On ne sera pas trop étonné que l’Assemblée, lors de sa 58ème session du 15 au 17 juin derniers, à Paris, ait mis en garde l’ensemble des milieux européens par la voix de son président, le britannique Robert Walter. Cette dissolution, a-t-il affirmé dans son discours d’ouverture, « risque de priver les parlements des pays de l’UE du seul outil interparlementaire éprouvé dont ils disposent pour le suivi de la politique de sécurité et de défense commune (PSDC) ». Le parlementaire britannique du Groupe fédéré conseille « d’agir pour éviter un affaiblissement des pouvoirs de contrôle des parlements nationaux sur la PSDC ».
Une prise de position tout de même intéressante, car ce sont justement… les Britanniques – en l’occurrence l’ancien gouvernement travailliste – qui ont eu la peau de cette institution, obtenant de haute lutte qu’elle cesse ses activités au plus tard à la fin du mois de juin 2011. Il y a peu de chances pour que la nouvelle équipe en charge des affaires à Londres déclare un amour immodéré à ce « machin » européen, encore plus mystérieux et dispendieux que les autres.
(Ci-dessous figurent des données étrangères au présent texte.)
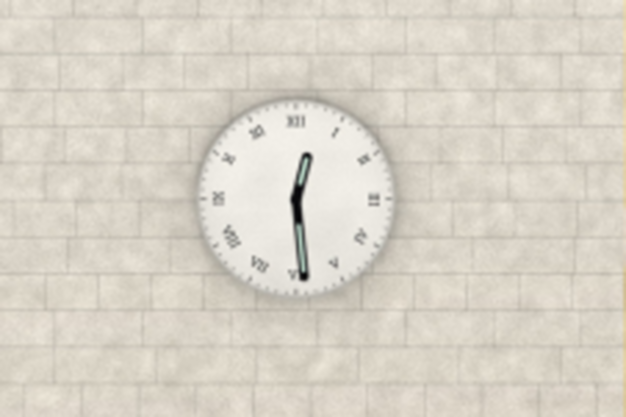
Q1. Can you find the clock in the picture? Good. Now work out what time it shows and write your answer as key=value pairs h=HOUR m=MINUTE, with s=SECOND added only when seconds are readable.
h=12 m=29
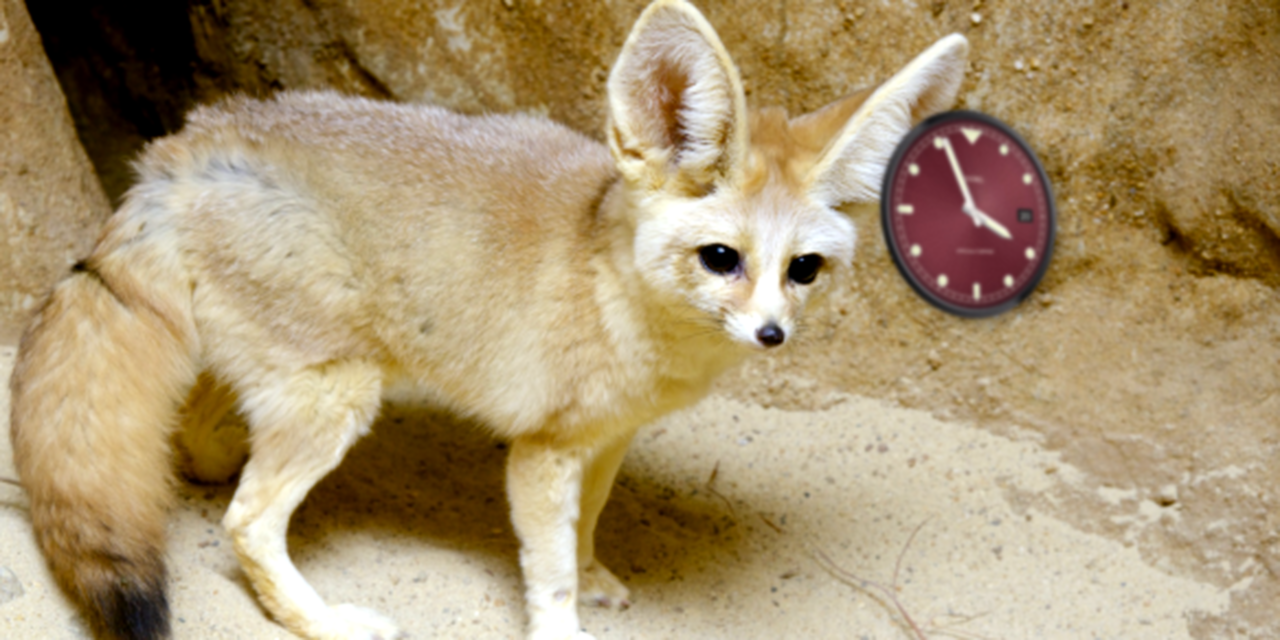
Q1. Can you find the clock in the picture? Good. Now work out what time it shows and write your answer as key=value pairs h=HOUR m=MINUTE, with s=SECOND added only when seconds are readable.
h=3 m=56
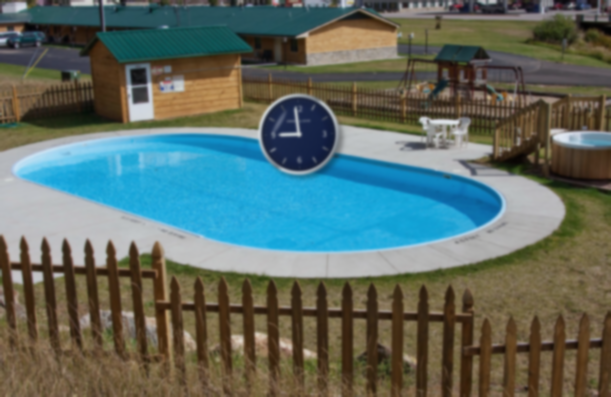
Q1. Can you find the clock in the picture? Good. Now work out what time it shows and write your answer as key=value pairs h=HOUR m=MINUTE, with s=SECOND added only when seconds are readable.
h=8 m=59
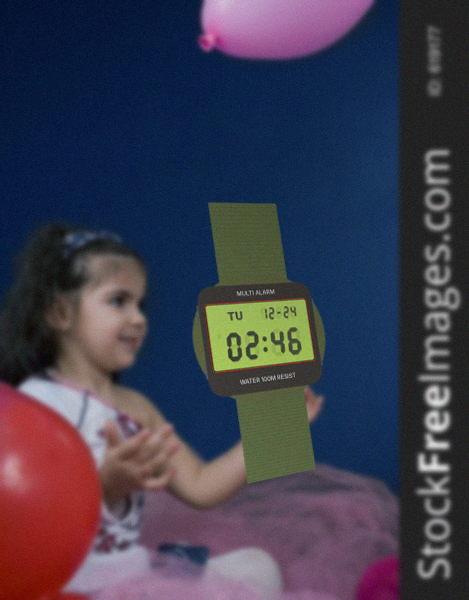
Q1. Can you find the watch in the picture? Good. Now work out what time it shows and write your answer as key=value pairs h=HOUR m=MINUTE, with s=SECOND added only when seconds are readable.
h=2 m=46
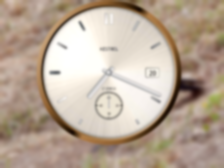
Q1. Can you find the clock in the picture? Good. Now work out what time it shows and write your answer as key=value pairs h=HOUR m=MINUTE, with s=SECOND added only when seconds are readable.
h=7 m=19
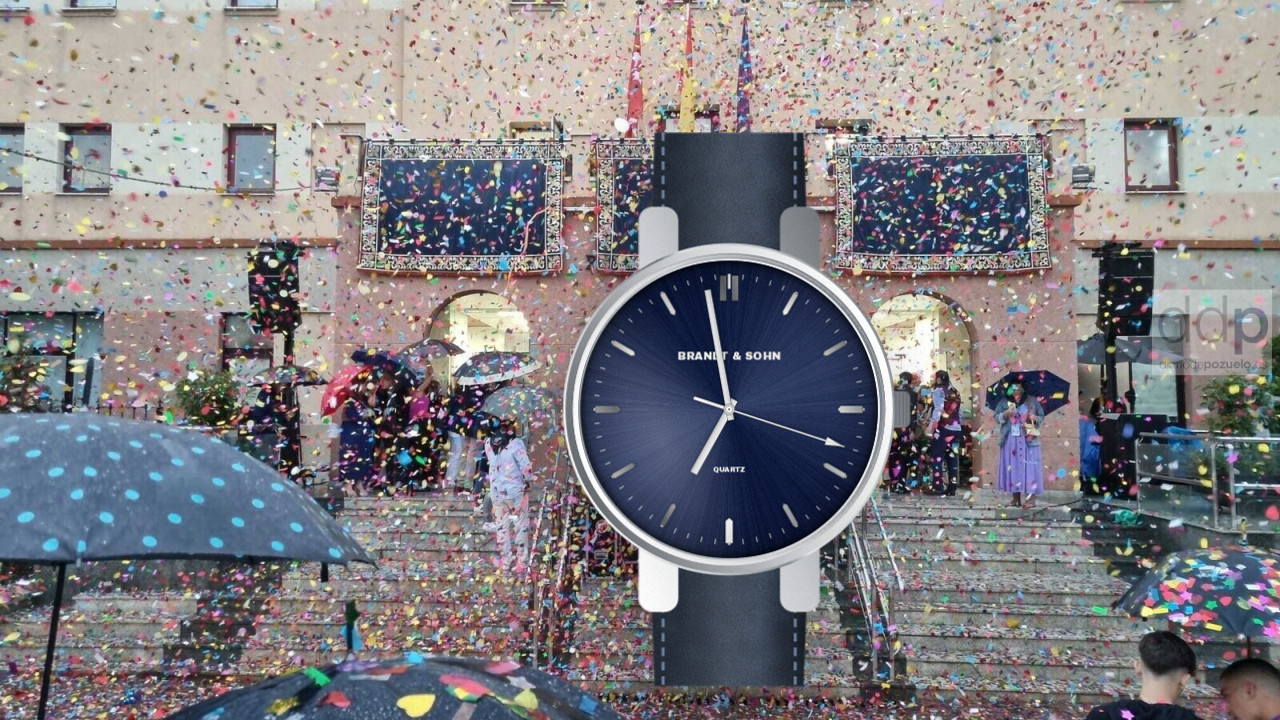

La politique du gouvernement du Royaume uni a toujours été de s’efforcer de brider au maximum toute autonomie européenne en matière de sécurité, par fidélité organique avec le cousin américain. Cette attitude contraste d’ailleurs avec l’activisme développé, au sein de l’AESD, par les parlementaires britanniques de tous bords …
Débuts décevants
En attendant de savoir à quelle sauce elle sera mangée, l’AESD continue de faire ce qu’elle sait faire : cette redoutable machine à produire des réunions, des rapports, des déclarations… a examiné durant sa session des 15-17 juin la bagatelle de dix-huit textes, dont on va trouver l’essentiel ici :
• la stagnation guette la politique de sécurité et de défense de l’Union européenne, à moins que « des mesures courageuses » ne soient prises, estime Robert Walter, le président de l’AESD, dans un rapport général. L’UE est « certes un acteur de la politique internationale, mais loin d’être stratégique ». Les débuts de « la nouvelle phase cruciale » de l’application du Traité de Lisbonne sont « assez décevants ». Des composantes clés de ce nouvel environnement structurel, destinées à renforcer la politique étrangère, de sécurité et de défense soit font encore défaut, soit ont du mal à trouver leurs marques, ou, comme la coopération structurée permanente, connaissent déjà de grandes difficultés. D’autres éléments structurels ont été mis en place, mais n’ont pas encore été utilisés (les groupements tactiques), ou ont épuisé leurs possibilités (dispositif de Berlin plus) ou sont loin d’avoir pleinement développé leur potentiel (Agence européenne de défense). La création du Service européen pour l’action extérieure (SEAE), qui devrait être opérationnel d’ici le 1er décembre prochain, ne signifie nullement que l’Europe soit dotée actuellement d’une politique étrangère commune », regrette le président de l’Assemblée parlementaire.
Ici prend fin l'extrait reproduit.